Ron Elving

With the defeat of Hillary Clinton and the election of Donald Trump, Democrats may feel they have hit bottom.

The new power structure in Washington will combine a Republican president and a Republican Congress for the first time since 2006. Throw in pending and prospective vacancies on the Supreme Court, and you can see why many progressives consider this the worst-case scenario.

But it is not.

When American voters must choose a new president, reaction tends to rule. Given a choice between continuity and contrast, we favor contrast — even when the retiring incumbent leaves office with relatively high public approval.

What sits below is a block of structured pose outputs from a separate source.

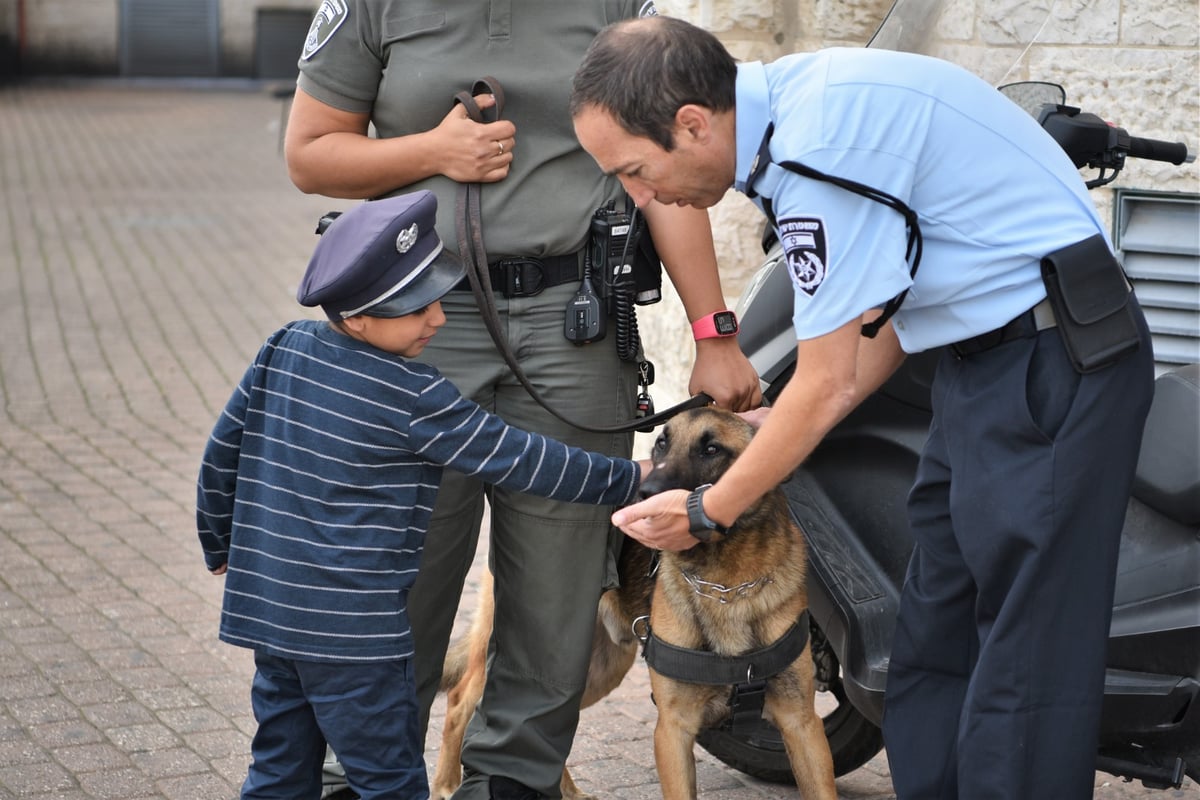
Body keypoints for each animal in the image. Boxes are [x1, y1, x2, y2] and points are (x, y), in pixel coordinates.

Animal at [432, 410, 835, 796]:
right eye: (661, 443)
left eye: (711, 449)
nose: (644, 492)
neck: (727, 584)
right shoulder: (672, 730)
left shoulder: (802, 725)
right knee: (461, 700)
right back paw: (447, 783)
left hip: (599, 668)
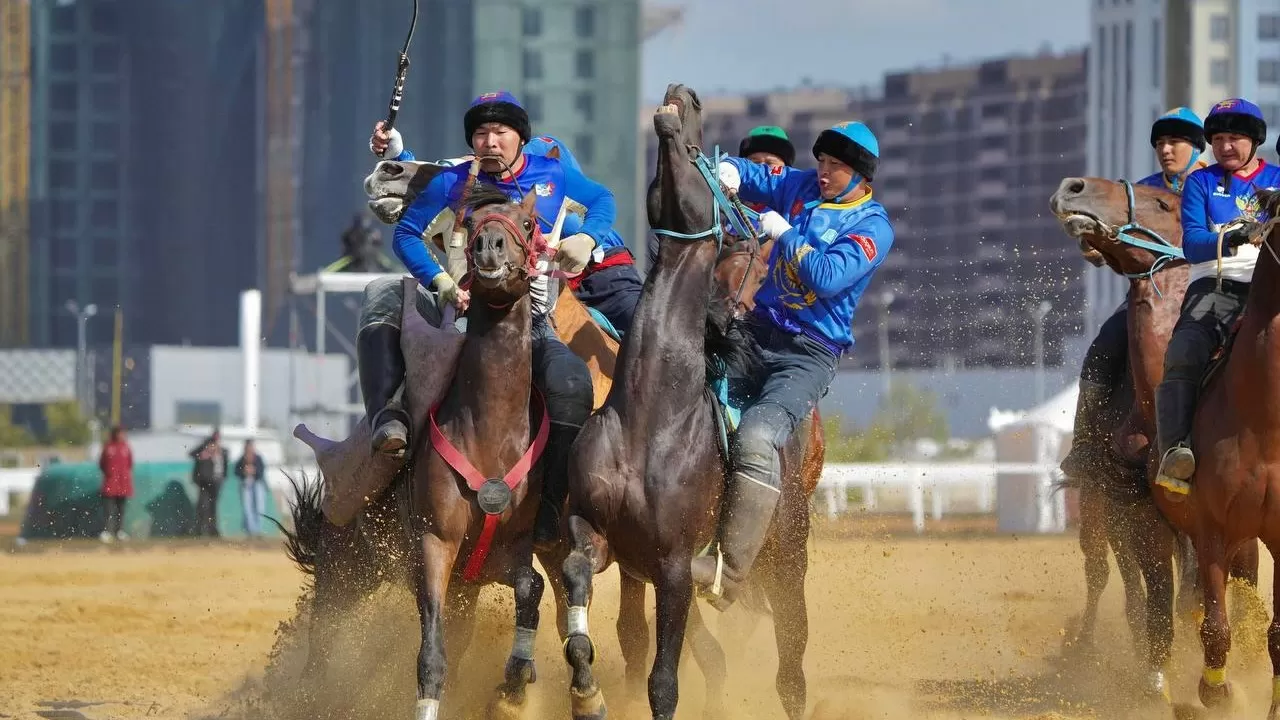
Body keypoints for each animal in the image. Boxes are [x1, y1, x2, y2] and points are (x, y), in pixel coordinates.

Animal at [558, 85, 808, 717]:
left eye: (700, 158)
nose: (684, 95)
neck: (651, 418)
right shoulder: (597, 534)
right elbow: (577, 594)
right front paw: (587, 693)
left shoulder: (674, 568)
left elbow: (663, 681)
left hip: (787, 560)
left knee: (791, 665)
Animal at [1049, 174, 1259, 696]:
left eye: (1165, 204)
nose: (1073, 187)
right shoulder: (1134, 507)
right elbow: (1154, 600)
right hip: (1096, 503)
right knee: (1101, 573)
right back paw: (1084, 650)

This sometimes is called the pendulum effect: The farther the pendulum swings in one direction, the farther it is likely to swing back. In physics, every action has an equal and opposite reaction; in politics, the pushback sometimes can be disproportionate.

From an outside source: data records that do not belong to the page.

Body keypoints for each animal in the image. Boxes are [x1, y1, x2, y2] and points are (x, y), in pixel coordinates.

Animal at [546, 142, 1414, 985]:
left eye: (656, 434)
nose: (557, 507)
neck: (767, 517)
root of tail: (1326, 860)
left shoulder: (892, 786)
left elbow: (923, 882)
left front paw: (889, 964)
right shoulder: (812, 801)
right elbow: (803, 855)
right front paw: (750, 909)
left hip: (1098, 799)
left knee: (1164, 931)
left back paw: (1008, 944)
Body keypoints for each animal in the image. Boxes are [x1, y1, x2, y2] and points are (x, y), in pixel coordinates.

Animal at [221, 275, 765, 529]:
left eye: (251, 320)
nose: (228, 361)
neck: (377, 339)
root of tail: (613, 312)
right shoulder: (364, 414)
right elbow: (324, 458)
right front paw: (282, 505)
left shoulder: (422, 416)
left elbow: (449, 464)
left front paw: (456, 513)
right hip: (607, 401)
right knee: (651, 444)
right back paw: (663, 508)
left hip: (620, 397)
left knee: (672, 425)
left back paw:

When Donald Trump came down the escalator in June of 2015 in the tower he named for himself in Manhattan, few of us who do politics for a living took his off-the-cuff announcement for president seriously.

But the past 17 months have been a lesson to all of us who flattered ourselves — as campaign pros, polling pros and media pros — that we knew more about politics than he did.

What have we learned? That Trump was being taken very seriously, indeed, by the people who ultimately mattered: voters.

Polls are not the only place people look to for guidance to Election Day outcomes. Lots of people believe in bellwethers.

The first two things to know about bellwethers is that there's no letter "a" in the word, and bellwethers don't have anything to do with predicting the weather. The name refers to the neutered rams that shepherds use to guide flocks in the right direction. The wether trots along when the shepherd calls, the bell at his neck jangles, and the other sheep come ambling after him.